Summary:	Tempest test test_pod_vm_ping is stuck
Product:	Red Hat OpenStack	Reporter:	Itzik Brown <itbrown>
Component:	python-kuryr-tests-tempest	Assignee:	Yossi Boaron <yboaron>
Status:	CLOSED ERRATA	QA Contact:	Itzik Brown <itbrown>
Severity:	high	Docs Contact:
Priority:	high
Version:	14.0 (Rocky)	CC:	asegurap, gcheresh, jschluet, ltomasbo, tsedovic, yboaron
Target Milestone:	beta	Keywords:	Triaged
Target Release:	15.0 (Stein)
Hardware:	Unspecified
OS:	Unspecified
Whiteboard:
Fixed In Version:	python-kuryr-tests-tempest-0.4.1-0.20190401185124.0d51e99.el8ost	Doc Type:	If docs needed, set a value
Doc Text:		Story Points:	---
Clone Of:		Environment:
Last Closed:	2019-09-21 11:19:23 UTC	Type:	Bug
Regression:	---	Mount Type:	---
Documentation:	---	CRM:
Verified Versions:		Category:	---
oVirt Team:	---	RHEL 7.3 requirements from Atomic Host:
Cloudforms Team:	---	Target Upstream Version:
Embargoed:

Description Itzik Brown 2018-11-06 13:14:18 UTC

Description of problem:
The following test is stuck when running it on OSP14 with OCP 3.11
kuryr_tempest_plugin.tests.scenario.test_cross_ping.TestCrossPingScenario.test_pod_vm_ping

It seems that it's stuck in exec_command_in_pod

Version-Release number of selected component (if applicable):
OSP14
openshift v3.11.39
kubernetes v1.11.0+d4cacc0


How reproducible:


Steps to Reproduce:
1.
2.
3.

Actual results:


Expected results:


Additional info:

Comment 1 Itzik Brown 2018-11-07 14:17:49 UTC

There is a bug at https://github.com/kubernetes/kubernetes/issues/67457
One of the comments mentions a workaround:
Adding a _request_timeout=10 to the dict in exec_command_in_pod:

kwargs = dict(command=command, stdin=False, stdout=True, tty=False,
              stderr=stderr,_request_timeout=10)

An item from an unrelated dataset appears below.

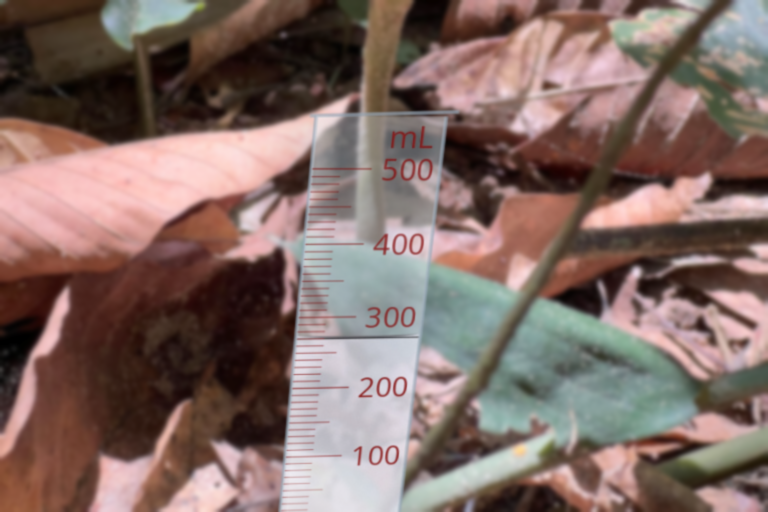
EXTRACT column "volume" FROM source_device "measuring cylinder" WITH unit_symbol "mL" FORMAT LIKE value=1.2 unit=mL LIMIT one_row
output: value=270 unit=mL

With this workaround it works ~30% of the time.

Comment 2 Yossi Boaron 2018-11-07 20:54:27 UTC

In Kuryr upstream we use kubernetes v1.9.1 (openshift v3.9.0) and the same K8S python client version (8.0.0)  - and all work fine.
While in OCP 3.11 (K8S 1.11.0) we are hitting this issue.
Seems that with interactive shell approach [1] - things work OK.
As Itzik mentioned, other people also reported this issue [2]

Our next steps:
1. re-write relevant tempest test to use interactive approach - and recheck.
2. ask for assistance/more info in the kubernetes-client slack channel

[1] https://github.com/kubernetes-client/python/blob/3459c173cddc9252f7eb803da9e86aaae08ee653/examples/exec.py#L56
[2] https://github.com/kubernetes/kubernetes/issues/67457

Comment 3 Yossi Boaron 2018-11-18 07:58:56 UTC

Sometimes the 'connect_get_namespaced_pod_exec' call is hanging from some reason (on OS select) although the command completed. 
It seems that setting the '_request_timeout' parameter solved the problem for the pod2pod test.

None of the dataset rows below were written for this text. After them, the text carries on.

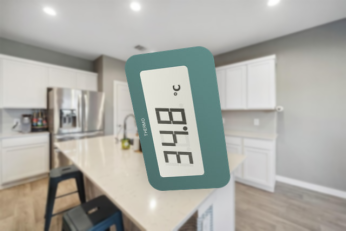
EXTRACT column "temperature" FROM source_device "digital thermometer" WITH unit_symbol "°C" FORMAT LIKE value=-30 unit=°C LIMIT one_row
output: value=34.8 unit=°C
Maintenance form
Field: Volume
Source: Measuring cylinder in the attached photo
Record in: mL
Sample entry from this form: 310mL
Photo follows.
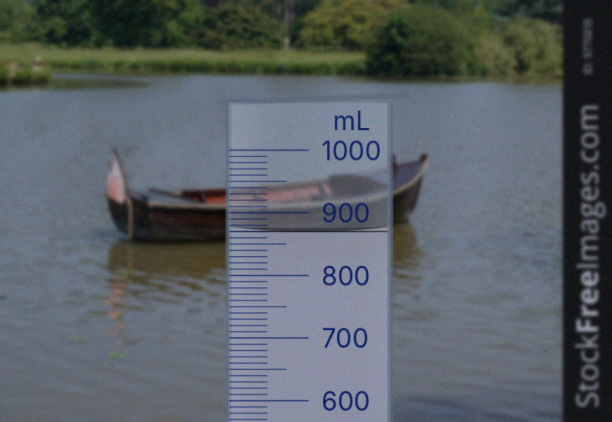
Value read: 870mL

Comment 4 Yossi Boaron 2018-11-19 06:50:57 UTC

Tested with the patch that adds support for request_timeout [1], run 50 times the pod2pod test and all is fine.

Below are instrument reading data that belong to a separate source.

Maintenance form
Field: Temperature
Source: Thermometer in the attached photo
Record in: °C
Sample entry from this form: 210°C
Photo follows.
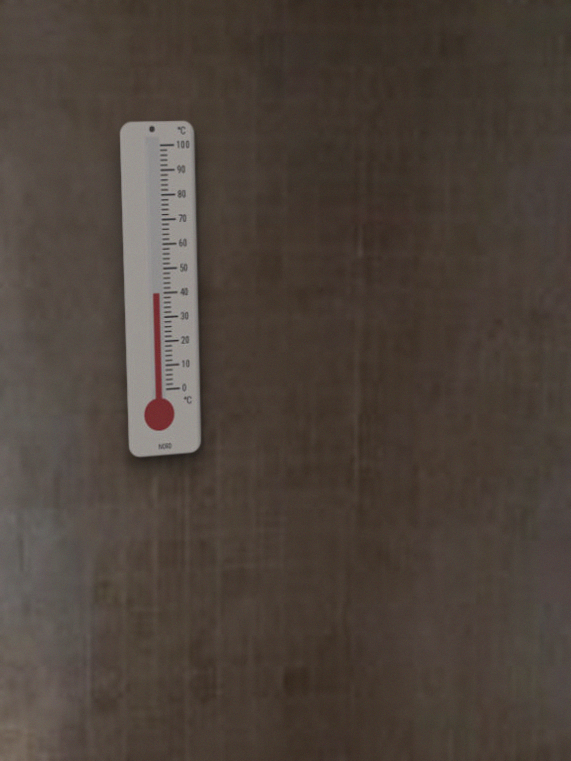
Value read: 40°C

[1] https://review.openstack.org/#/c/618635/1

Comment 5 Jon Schlueter 2019-01-02 12:22:14 UTC

the above mentioned patch is not in a build for OSP.  RDO Rocky Trunk [1] has it pinned before this patch as well.

[1] https://github.com/redhat-openstack/rdoinfo/blob/master/rdo.yml#L7025

Comment 8 GenadiC 2019-06-05 07:59:05 UTC

The fix will be in OSP15 only

Comment 16 errata-xmlrpc 2019-09-21 11:19:23 UTC

Since the problem described in this bug report should be
resolved in a recent advisory, it has been closed with a
resolution of ERRATA.

For information on the advisory, and where to find the updated
files, follow the link below.

If the solution does not work for you, open a new bug report.

https://access.redhat.com/errata/RHEA-2019:2811